After locating the line with "32 | 54 | 35 | |" in the data that follows, return it and every later line exactly, up to and including the line with "43 | 30 | n/a |".
(INPUT DATA Opens)
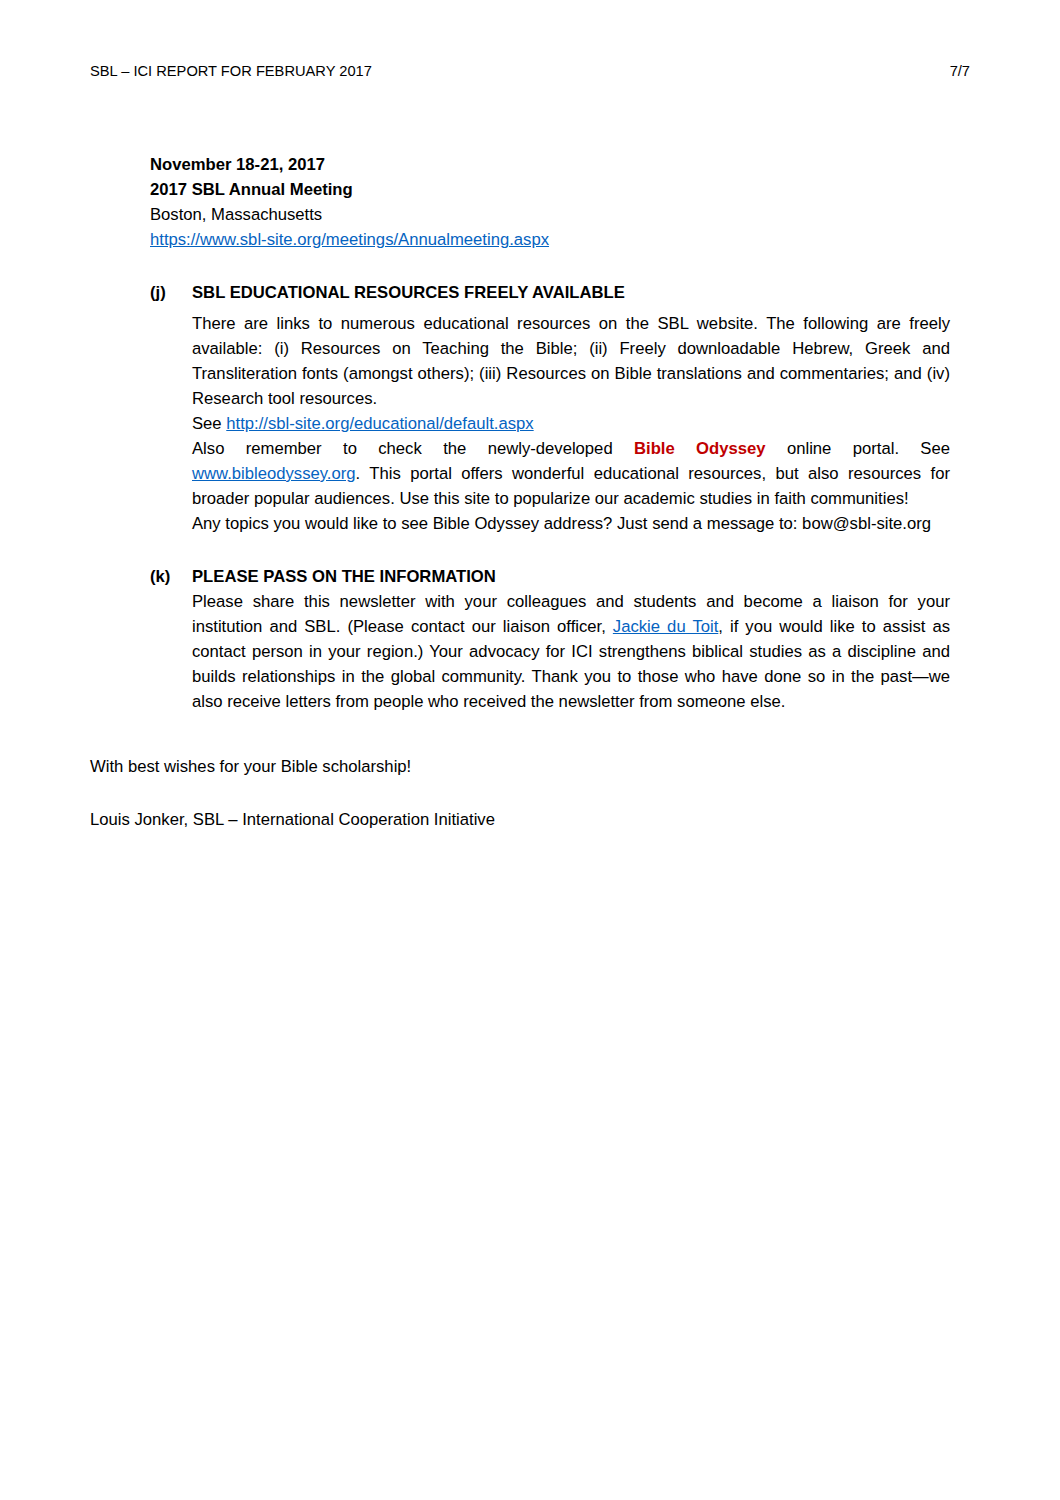SBL – ICI REPORT FOR FEBRUARY 2017 7/7
November 18-21, 2017
2017 SBL Annual Meeting
Boston, Massachusetts
https://www.sbl-site.org/meetings/Annualmeeting.aspx
(j)
SBL EDUCATIONAL RESOURCES FREELY AVAILABLE
There are links to numerous educational resources on the SBL website. The following are freely available: (i) Resources on Teaching the Bible; (ii) Freely downloadable Hebrew, Greek and Transliteration fonts (amongst others); (iii) Resources on Bible translations and commentaries; and (iv) Research tool resources.
See http://sbl-site.org/educational/default.aspx
Also remember to check the newly-developed Bible Odyssey online portal. See www.bibleodyssey.org. This portal offers wonderful educational resources, but also resources for broader popular audiences. Use this site to popularize our academic studies in faith communities!
Any topics you would like to see Bible Odyssey address? Just send a message to: bow@sbl-site.org
(k)
PLEASE PASS ON THE INFORMATION
Please share this newsletter with your colleagues and students and become a liaison for your institution and SBL. (Please contact our liaison officer, Jackie du Toit, if you would like to assist as contact person in your region.) Your advocacy for ICI strengthens biblical studies as a discipline and builds relationships in the global community. Thank you to those who have done so in the past—we also receive letters from people who received the newsletter from someone else.
With best wishes for your Bible scholarship!
Louis Jonker, SBL – International Cooperation Initiative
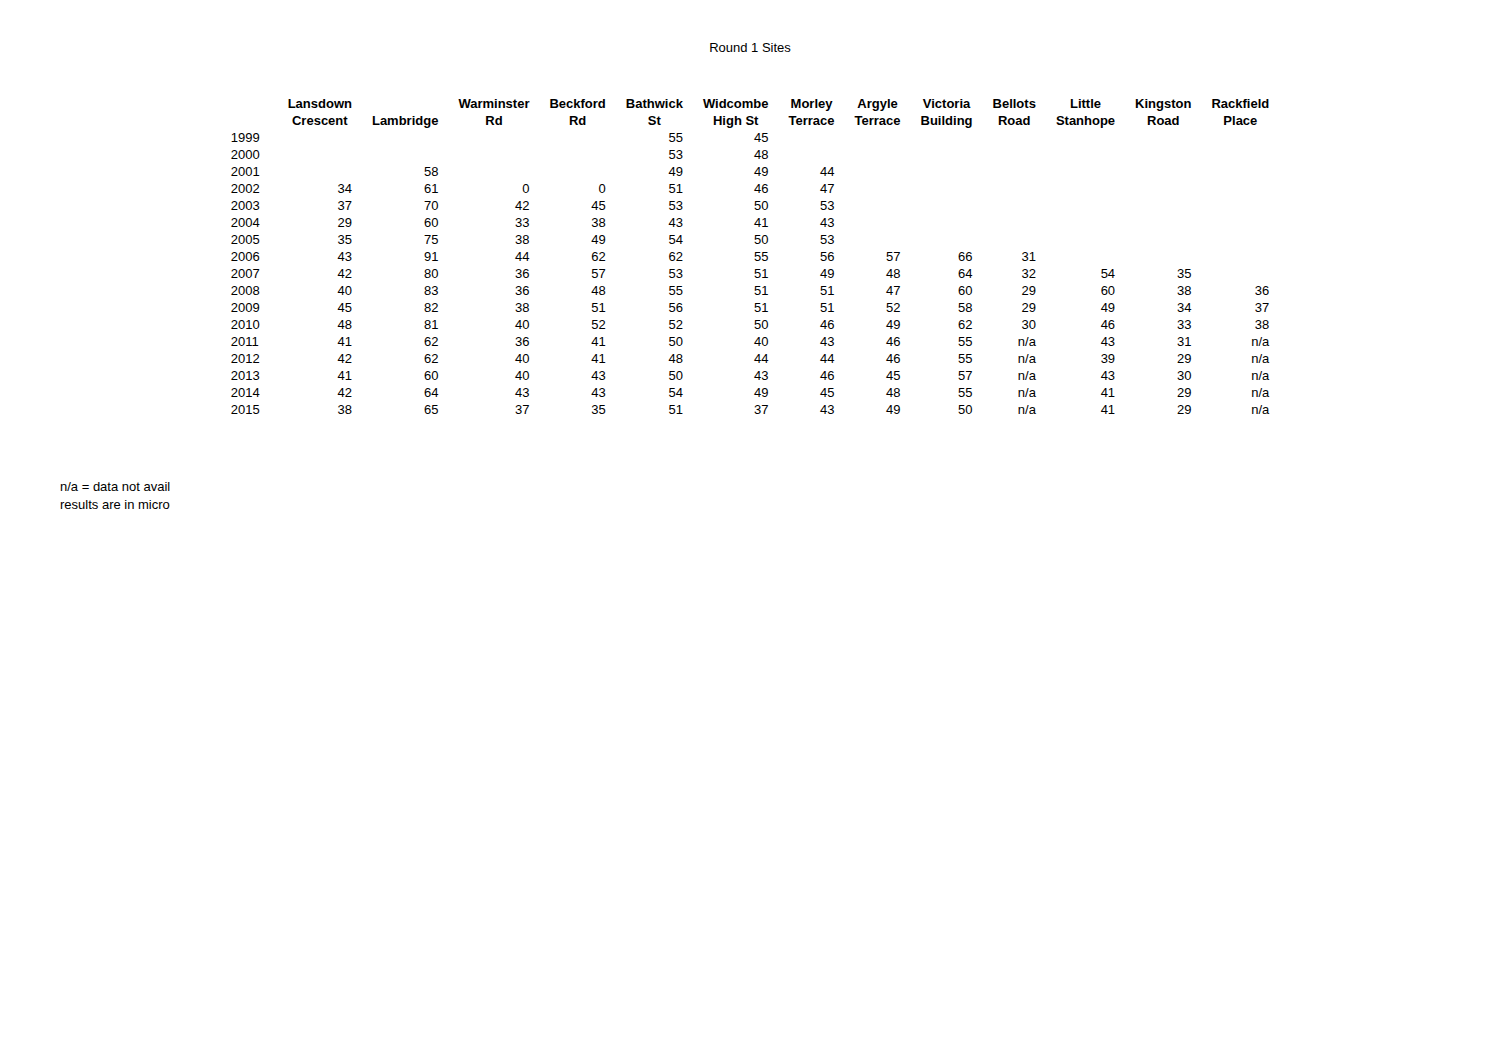Round 1 Sites
| | Lansdown | | Warminster | Beckford | Bathwick | Widcombe | Morley | Argyle | Victoria | Bellots | Little | Kingston | Rackfield |
| --- | --- | --- | --- | --- | --- | --- | --- | --- | --- | --- | --- | --- | --- |
| | Crescent | Lambridge | Rd | Rd | St | High St | Terrace | Terrace | Building | Road | Stanhope | Road | Place |
| 1999 | | | | | 55 | 45 | | | | | | | |
| 2000 | | | | | 53 | 48 | | | | | | | |
| 2001 | | 58 | | | 49 | 49 | 44 | | | | | | |
| 2002 | 34 | 61 | 0 | 0 | 51 | 46 | 47 | | | | | | |
| 2003 | 37 | 70 | 42 | 45 | 53 | 50 | 53 | | | | | | |
| 2004 | 29 | 60 | 33 | 38 | 43 | 41 | 43 | | | | | | |
| 2005 | 35 | 75 | 38 | 49 | 54 | 50 | 53 | | | | | | |
| 2006 | 43 | 91 | 44 | 62 | 62 | 55 | 56 | 57 | 66 | 31 | | | |
| 2007 | 42 | 80 | 36 | 57 | 53 | 51 | 49 | 48 | 64 | 32 | 54 | 35 | |
| 2008 | 40 | 83 | 36 | 48 | 55 | 51 | 51 | 47 | 60 | 29 | 60 | 38 | 36 |
| 2009 | 45 | 82 | 38 | 51 | 56 | 51 | 51 | 52 | 58 | 29 | 49 | 34 | 37 |
| 2010 | 48 | 81 | 40 | 52 | 52 | 50 | 46 | 49 | 62 | 30 | 46 | 33 | 38 |
| 2011 | 41 | 62 | 36 | 41 | 50 | 40 | 43 | 46 | 55 | n/a | 43 | 31 | n/a |
| 2012 | 42 | 62 | 40 | 41 | 48 | 44 | 44 | 46 | 55 | n/a | 39 | 29 | n/a |
| 2013 | 41 | 60 | 40 | 43 | 50 | 43 | 46 | 45 | 57 | n/a | 43 | 30 | n/a |
| 2014 | 42 | 64 | 43 | 43 | 54 | 49 | 45 | 48 | 55 | n/a | 41 | 29 | n/a |
| 2015 | 38 | 65 | 37 | 35 | 51 | 37 | 43 | 49 | 50 | n/a | 41 | 29 | n/a |
n/a = data not available
results are in micrograms per cubic metre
(INPUT DATA Closes)
**ANSWER TO THIS EXERCISE:**
| 2007 | 42 | 80 | 36 | 57 | 53 | 51 | 49 | 48 | 64 | 32 | 54 | 35 | |
| 2008 | 40 | 83 | 36 | 48 | 55 | 51 | 51 | 47 | 60 | 29 | 60 | 38 | 36 |
| 2009 | 45 | 82 | 38 | 51 | 56 | 51 | 51 | 52 | 58 | 29 | 49 | 34 | 37 |
| 2010 | 48 | 81 | 40 | 52 | 52 | 50 | 46 | 49 | 62 | 30 | 46 | 33 | 38 |
| 2011 | 41 | 62 | 36 | 41 | 50 | 40 | 43 | 46 | 55 | n/a | 43 | 31 | n/a |
| 2012 | 42 | 62 | 40 | 41 | 48 | 44 | 44 | 46 | 55 | n/a | 39 | 29 | n/a |
| 2013 | 41 | 60 | 40 | 43 | 50 | 43 | 46 | 45 | 57 | n/a | 43 | 30 | n/a |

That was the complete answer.